Matranga Is Hard to Beat : Pepperdine Shortstop Hopes to Add to Scrapbook


The exuberant dog pile at the mound at Fenway Park. The championship ring. The television cameras.

Those images flood David Matranga’s mind from time to time. But unlike most college baseball players, Matranga’s visions are not dreams. They are fond memories.

Pepperdine’s sophomore shortstop was the second baseman on the 1995 U.S. Junior National team that won the gold medal in the Junior Olympics by defeating Taiwan, 10-0, at Fenway. The team also played in Toronto’s SkyDome.


In a qualifying game against Cuba in front of a crowd of 10,000, Matranga doubled over the center fielder’s head to drive in the winning run in the bottom of the 10th inning.

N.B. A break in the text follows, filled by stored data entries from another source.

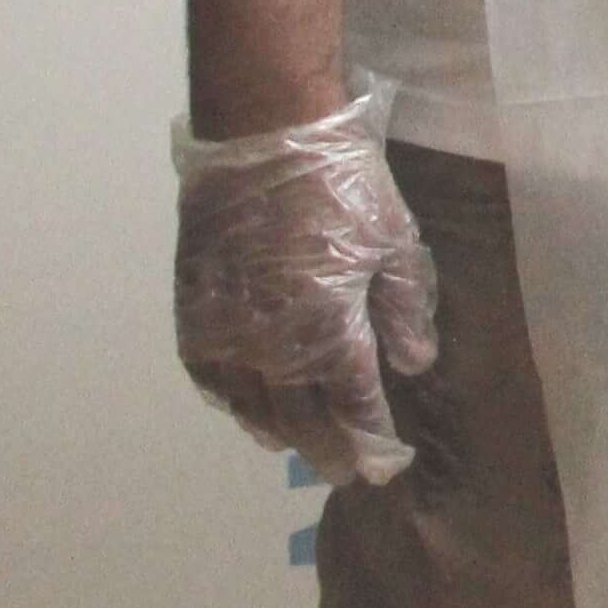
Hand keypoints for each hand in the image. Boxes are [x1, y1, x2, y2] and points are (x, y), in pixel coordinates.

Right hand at [171, 88, 438, 484]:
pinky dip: (231, 401)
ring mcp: (226, 332)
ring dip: (279, 433)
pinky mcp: (192, 312)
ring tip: (299, 446)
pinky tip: (248, 407)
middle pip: (300, 421)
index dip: (371, 440)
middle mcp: (272, 345)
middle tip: (346, 471)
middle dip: (327, 450)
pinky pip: (209, 377)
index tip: (385, 465)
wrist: (263, 137)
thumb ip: (403, 311)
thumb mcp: (392, 242)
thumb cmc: (341, 185)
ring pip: (250, 407)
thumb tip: (414, 365)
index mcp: (329, 329)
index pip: (354, 406)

No wonder Matranga survived the first Team USA cuts last December and is invited to the final tryouts in June. No wonder he is perhaps Pepperdine’s most consistent player and one who responds well in pressure situations.

“I really gained maturity playing on the junior national team,” he said. “I dealt with the media, I played with and against the best, and it was amazing representing our country.”

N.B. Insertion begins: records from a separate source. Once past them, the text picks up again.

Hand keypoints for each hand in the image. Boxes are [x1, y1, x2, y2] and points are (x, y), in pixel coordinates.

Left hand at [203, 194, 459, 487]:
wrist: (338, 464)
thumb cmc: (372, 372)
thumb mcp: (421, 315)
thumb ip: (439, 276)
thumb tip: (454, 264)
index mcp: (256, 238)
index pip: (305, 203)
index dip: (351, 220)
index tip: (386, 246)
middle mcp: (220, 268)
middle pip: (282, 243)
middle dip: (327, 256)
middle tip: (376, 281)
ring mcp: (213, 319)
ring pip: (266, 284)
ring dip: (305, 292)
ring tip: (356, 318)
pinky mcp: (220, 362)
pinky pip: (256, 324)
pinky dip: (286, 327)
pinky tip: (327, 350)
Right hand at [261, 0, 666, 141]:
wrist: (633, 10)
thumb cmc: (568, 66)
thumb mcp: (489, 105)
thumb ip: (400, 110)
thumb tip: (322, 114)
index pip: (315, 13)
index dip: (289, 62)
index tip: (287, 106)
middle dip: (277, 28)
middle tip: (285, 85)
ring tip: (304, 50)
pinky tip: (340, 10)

Matranga played at Orange High and was a Times Orange County second-team selection in 1995, when, as a senior, he batted .494 with three home runs and 24 runs batted in. He is among only three Pepperdine players on full scholarship, and he’s earning every penny. He is an aggressive player who dives after ground balls, runs the bases with abandon and hits with good power for an infielder.

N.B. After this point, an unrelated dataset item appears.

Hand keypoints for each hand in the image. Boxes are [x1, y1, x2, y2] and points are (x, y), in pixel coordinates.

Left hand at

“He’s all business,” Coach Frank Sanchez said. “Dave wants to be a real good player. He’s driven. The way he goes about his game, the players and coaches respect him.”

Despite a recent slump, Matranga was batting .323 and led the team with eight home runs and 37 RBIs heading into last weekend’s four-game series against Santa Clara, which the Broncos swept.


However, he’d rather talk about his defense.

“I heard Alex Rodriguez [of the Seattle Mariners] say he’d take an 0 for 5 with no errors rather than go five for five with two errors,” he said. “That’s kind of the way I feel.”

Matranga had made only seven errors before this past weekend, and his fielding percentage of .964 is among the best in the nation for shortstops. He credits assistant coach David Esquer, a former Stanford shortstop, for helping him make the transition from second base lastfall.

Of course, playing home games on Pepperdine’s impeccably manicured field is a joy for any infielder.

After Pepperdine Coach Pat Harrison resigned last summer, Matranga could have decided to look for a greener pasture.

“I was playing in Alaska and got word he was leaving, and within days I was getting all these calls from coaches saying transfer here or there,” Matranga said. “Other coaches were bad-mouthing Coach Sanchez, but I decided I was going to find out for myself. It turns out he’s a great coach.”

Pepperdine (28-21) had won 21 of its past 25 games before running up against Santa Clara. The Waves are still hoping to qualify for the NCAA tournament.


“This is an amazing place,” Matranga said. “I look around and tell myself it can’t get much better than this.”